Em 2019, a presença feminina correspondia a 34,5% do total de empreendedores, o que representou perda de 1,3 milhão de mulheres à frente de um negócio entre um ano e outro. A principal explicação para esse resultado foi a necessidade de as mulheres se dedicarem mais às tarefas domésticas durante a pandemia, um reflexo do machismo estrutural na sociedade.

Pandemia exige cuidados com crianças

“Na crise, cuidados com idosos e crianças foram muito mais necessários. Primeiro, porque as crianças estavam fora das escolas e, segundo, os idosos estavam demandando mais cuidados por serem grupo de risco para a Covid. Por motivos culturais, essas tarefas sempre recaem muito mais sobre a mulher. O que era precário ficou muito pior”, diz Renata Malheiros, coordenadora nacional do Projeto Sebrae Delas, que fortalece o empreendedorismo feminino, informa a Agência Brasil.

Em pesquisa anterior, o Sebrae já havia observado uma perda maior para as mulheres nos negócios do que para os homens. Do total de empreendedoras atingidas pela pandemia, 75% delas registraram perda de faturamento mensal, enquanto que, para os homens, essa perda foi um pouco menor (71%).

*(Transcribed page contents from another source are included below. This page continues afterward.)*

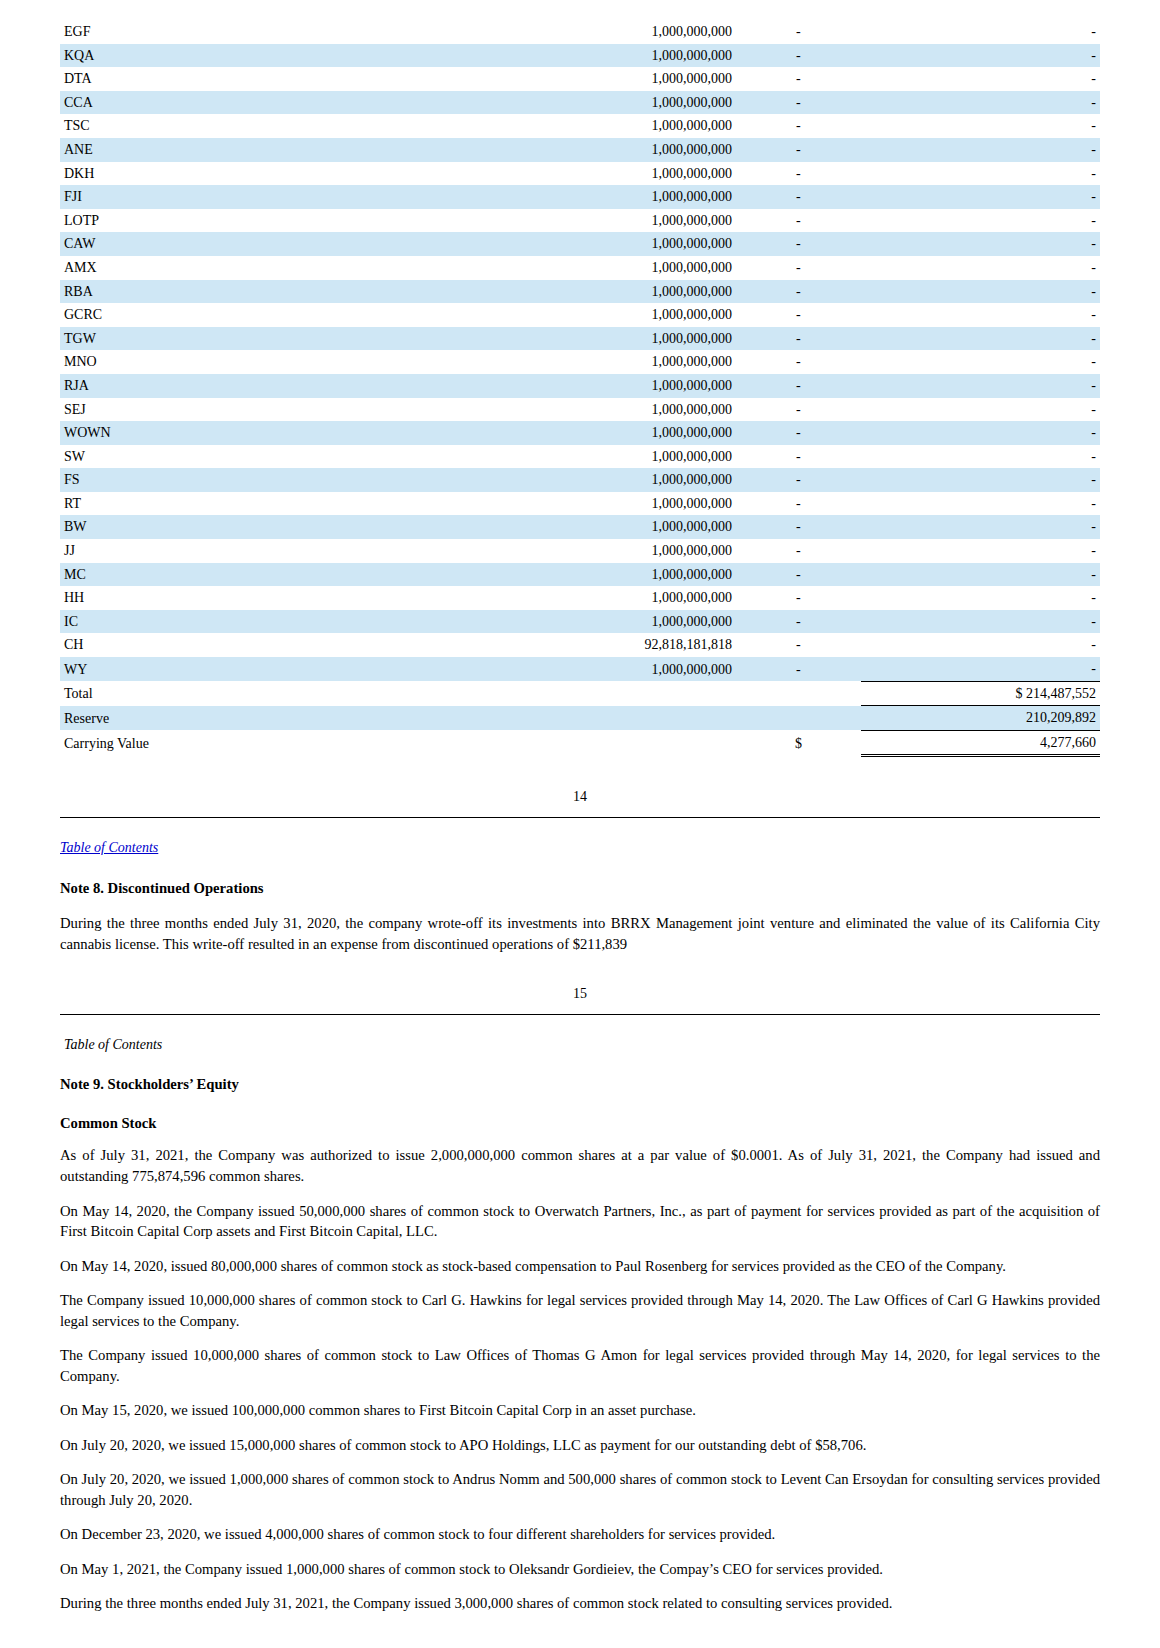| EGF | 1,000,000,000 | - | - |
| KQA | 1,000,000,000 | - | - |
| DTA | 1,000,000,000 | - | - |
| CCA | 1,000,000,000 | - | - |
| TSC | 1,000,000,000 | - | - |
| ANE | 1,000,000,000 | - | - |
| DKH | 1,000,000,000 | - | - |
| FJI | 1,000,000,000 | - | - |
| LOTP | 1,000,000,000 | - | - |
| CAW | 1,000,000,000 | - | - |
| AMX | 1,000,000,000 | - | - |
| RBA | 1,000,000,000 | - | - |
| GCRC | 1,000,000,000 | - | - |
| TGW | 1,000,000,000 | - | - |
| MNO | 1,000,000,000 | - | - |
| RJA | 1,000,000,000 | - | - |
| SEJ | 1,000,000,000 | - | - |
| WOWN | 1,000,000,000 | - | - |
| SW | 1,000,000,000 | - | - |
| FS | 1,000,000,000 | - | - |
| RT | 1,000,000,000 | - | - |
| BW | 1,000,000,000 | - | - |
| JJ | 1,000,000,000 | - | - |
| MC | 1,000,000,000 | - | - |
| HH | 1,000,000,000 | - | - |
| IC | 1,000,000,000 | - | - |
| CH | 92,818,181,818 | - | - |
| WY | 1,000,000,000 | - | - |
| Total | | | $ 214,487,552 |
| Reserve | | | 210,209,892 |
| Carrying Value | | $ | 4,277,660 |
14
Table of Contents
Note 8. Discontinued Operations
During the three months ended July 31, 2020, the company wrote-off its investments into BRRX Management joint venture and eliminated the value of its California City cannabis license. This write-off resulted in an expense from discontinued operations of $211,839
15
Table of Contents
Note 9. Stockholders’ Equity
Common Stock
As of July 31, 2021, the Company was authorized to issue 2,000,000,000 common shares at a par value of $0.0001. As of July 31, 2021, the Company had issued and outstanding 775,874,596 common shares.
On May 14, 2020, the Company issued 50,000,000 shares of common stock to Overwatch Partners, Inc., as part of payment for services provided as part of the acquisition of First Bitcoin Capital Corp assets and First Bitcoin Capital, LLC.
On May 14, 2020, issued 80,000,000 shares of common stock as stock-based compensation to Paul Rosenberg for services provided as the CEO of the Company.
The Company issued 10,000,000 shares of common stock to Carl G. Hawkins for legal services provided through May 14, 2020. The Law Offices of Carl G Hawkins provided legal services to the Company.
The Company issued 10,000,000 shares of common stock to Law Offices of Thomas G Amon for legal services provided through May 14, 2020, for legal services to the Company.
On May 15, 2020, we issued 100,000,000 common shares to First Bitcoin Capital Corp in an asset purchase.
On July 20, 2020, we issued 15,000,000 shares of common stock to APO Holdings, LLC as payment for our outstanding debt of $58,706.
On July 20, 2020, we issued 1,000,000 shares of common stock to Andrus Nomm and 500,000 shares of common stock to Levent Can Ersoydan for consulting services provided through July 20, 2020.
On December 23, 2020, we issued 4,000,000 shares of common stock to four different shareholders for services provided.
On May 1, 2021, the Company issued 1,000,000 shares of common stock to Oleksandr Gordieiev, the Compay’s CEO for services provided.
During the three months ended July 31, 2021, the Company issued 3,000,000 shares of common stock related to consulting services provided.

“O tempo que as mulheres dedicam às empresas é, em média, 17% menor do que os homens”, afirma Malheiros. Outro dado que aponta a desigualdade de gênero no ambiente de negócios é que, apesar de as mulheres serem 16% mais escolarizadas do que os homens, segundo dados do Instituto Brasileiro de Geografia e Estatística (IBGE), as empresas lideradas por mulheres faturam, em média, menos do que empresas lideradas por homens. Uma das razões disso é que as mulheres costumam empreender em setores como alimentos, bebidas, moda e beleza, que são segmentos de menor valor agregado na produção e de baixa inovação.

“Cadê as mulheres nas exatas, nas engenharias, nas ciências, em setores fortes em inovação e tecnologia? É uma presença bem inferior à dos homens ainda, porque as mulheres são ensinadas culturalmente que determinadas áreas não são para elas, e isso traz reflexos nessas escolhas”, afirma a coordenadora do Sebrae Delas.

Empreender por necessidade

A maternidade também é um fator que, no Brasil, cria dificuldades para as mulheres se manterem no mercado de trabalho e no mundo dos negócios. Estudo da Fundação Getulio Vargas (FGV), de 2019, mostrou que metade das mães que trabalham é demitida ou pede demissão até dois anos depois que acaba a licença, devido à mentalidade de que os cuidados com os filhos são praticamente uma exclusividade delas.

Outros dados

Apesar de identificar a persistente desigualdade de gênero nos negócios, a pesquisa do Sebrae mostrou que as mulheres estão mais tecnológicas do que os homens: 76% delas fazem uso das redes sociais, aplicativos ou internet na venda de seus produtos e serviços, enquanto 67% dos homens utilizam esses canais. Além disso, os homens estão mais endividados do que as mulheres: 38% deles têm dívidas/empréstimos, mas estão em dia, contra 34% delas. Já as mulheres são mais cautelosas em relação a contrair dívidas. Segundo o levantamento, 35% delas disseram que não têm dívidas, contra 30% dos homens.